Reviewing global finance in the August 2007 edition of his Gloom, Boom & Doom
newsletter, Marc Faber – a long-time advocate of buying gold –
listed 13 clear warnings of trouble ahead, starting with the 2001-2006 period.
"Ultra-expansionary US monetary
policies," wrote Faber of Alan Greenspan's response to the Tech Stock
Bust, "with artificially low interest rates lead to bubbles all over the
world and in every imaginable asset class.
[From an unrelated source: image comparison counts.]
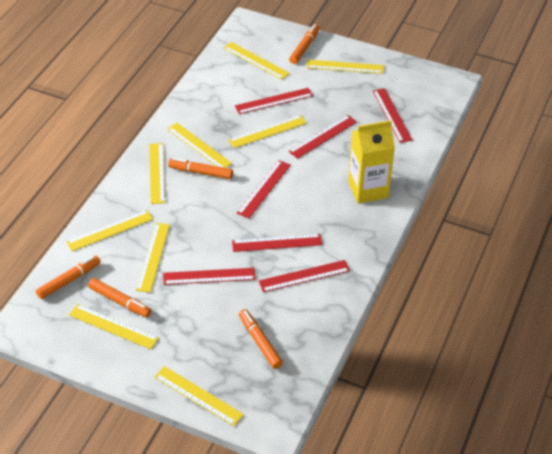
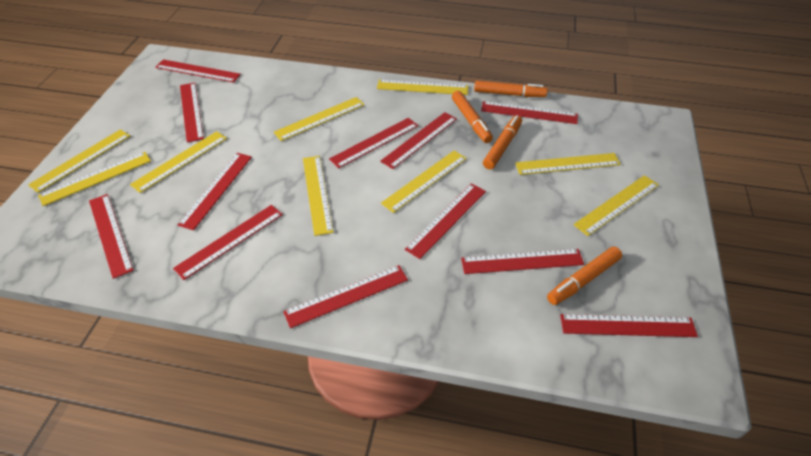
orange marker: 5 -> 4
red ruler: 7 -> 12
yellow carton: 1 -> 0

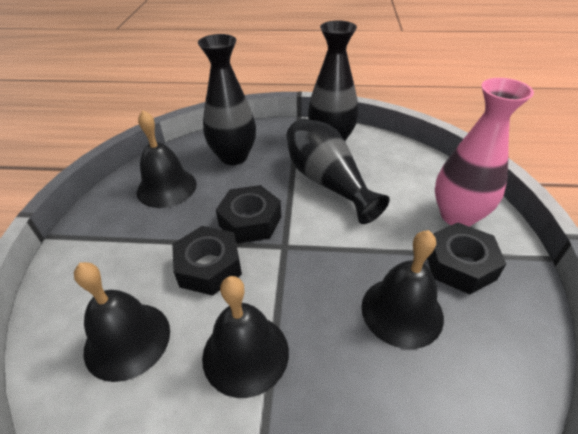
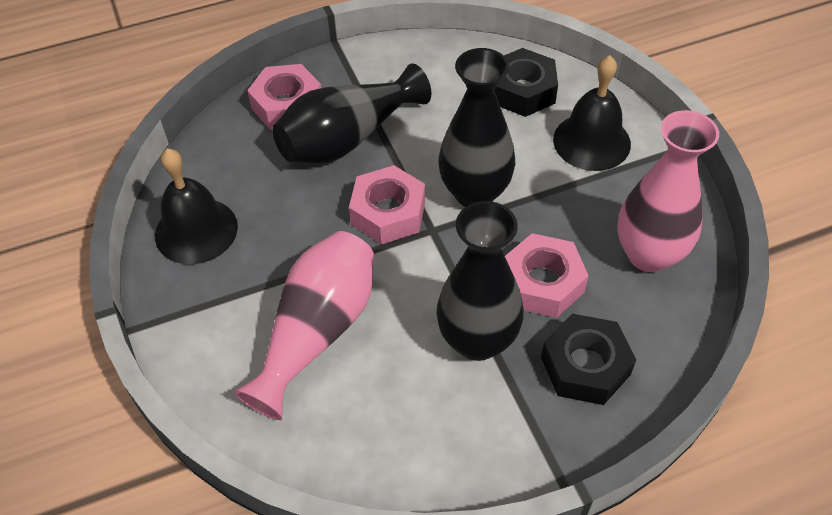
black bell: 4 -> 2
black nut: 3 -> 2
pink nut: 0 -> 3
pink vase: 1 -> 2

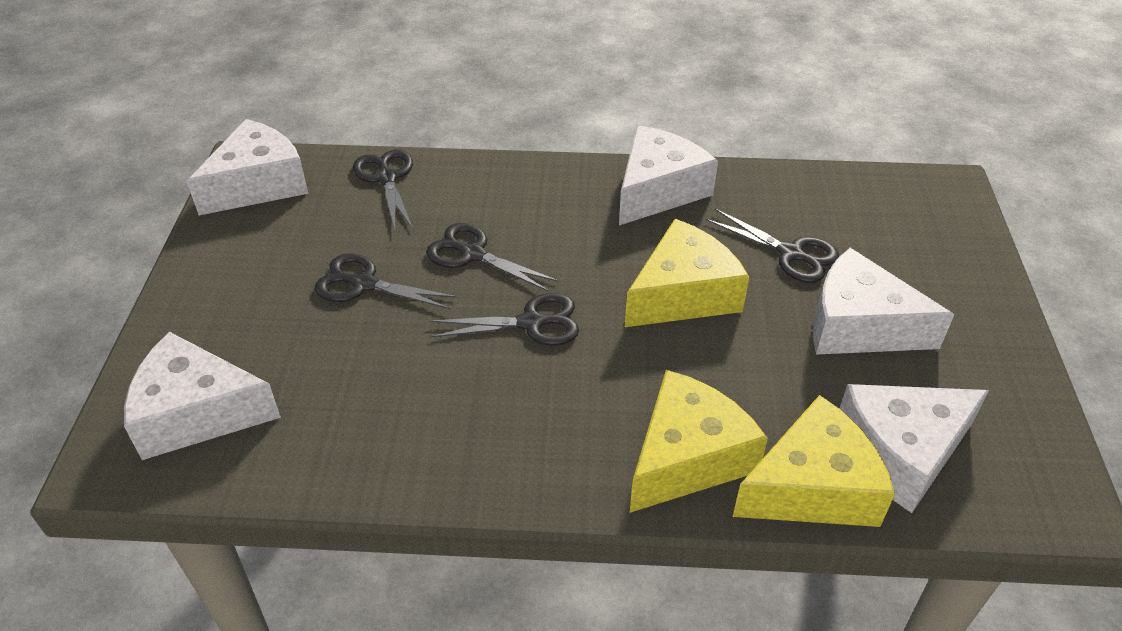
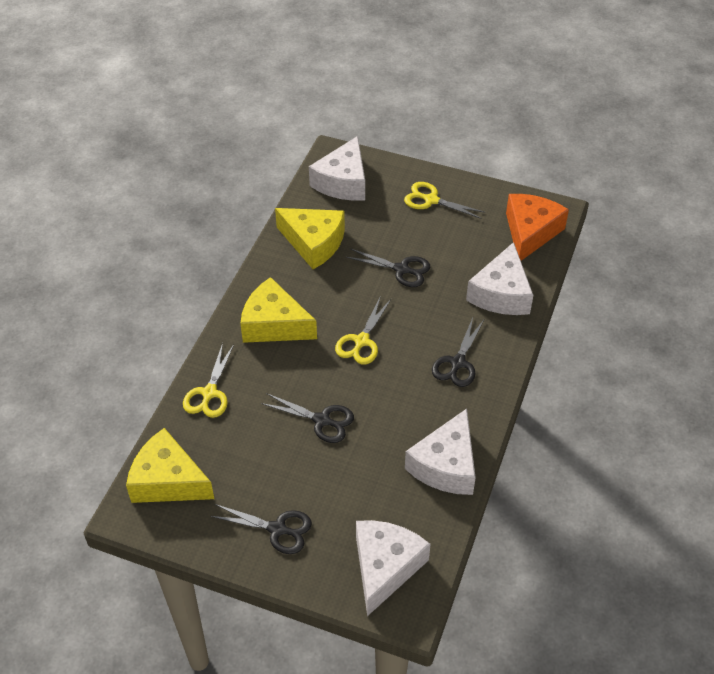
black scissors: 5 -> 4
orange cheese: 0 -> 1
white cheese: 5 -> 4
yellow scissors: 0 -> 3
"First Warning: The price of gold more
than doubles..."
That red line marks the credit crunch of 9 August 2007,
which all too rapidly for the all-knowing disbelievers became the Northern
Rock bank run of 14 September. Over the preceding half-decade gold and silver
had doubled in price. Over the following 5 years, they've both gone on to
triple again.
So being early was smart – or lucky...or just doom-n-gloomy...depending
on whether or not you got in. But buying even as the crisis broke has seen
gold and silver investing deliver as expected, albeit with ugly swings in the
meantime just to keep new buyers on their toes.
"I realised early in 2007 that the economy was
going south," writes John, a BullionVault user
since September 2007. "I had an endowment that was going sour, so I
cashed it in and bought my gold."
Phillip, who also began buying gold when Northern Rock hit the headlines
– 5 years ago this Thursday – says that "The high level of
personal and public debt had concerned me since 2004, and I realised that there was only one solution: money printing
and currency devaluation. But it was only in 2007 that I found BullionVault and saw how simple it could be to own
gold."
"Given what's happened in the last 5 years," adds Armand, a British
user of BullionVault since September 2007 who now
lives in Spain, "I'm surprised more individual investors haven't bought
bullion as a direct result of the crisis.
"I'm not a doomer, it's a question of confidence. To me, owning gold and silver
is the only option in a financial environment heading for collapse in one of
two ways: rapid, unexpected hyperinflation, or a long, drawn-out
decline."
Now, that kind of gloom might sound all too common today. Newspapers and
their comments section are after all full of savers moaning about zero
interest rates, politicians panicking over money-printing, and economists and
investment strategists fretting about hyperinflation. But look again at the
first 5 years of this financial crisis. How many of the new know-it-alls
– who now say they saw it coming – have actually done something
about it, and chosen to buy gold or silver, the best-performing asset class
by a country mile since 2007's credit crunch began?
Sure, precious metals might be edging into the
presidential debate. But amongst investors and savers, they remain very much
a minority sport. No doubt because, quite simply, no one really foresees the
crisis continuing. And amongst those who do, no one believes it. Not enough
to take action.
To quote The Economist
magazine's Free
Exchange blog, 11 September 2012:
"We have learned that in most situations
central banks are more than capable of controlling inflation on their own.
Markets [today] show no sign of a fear of looming high inflation."
Phew! That's alright then. Economists and the
financial markets don't believe there's a problem.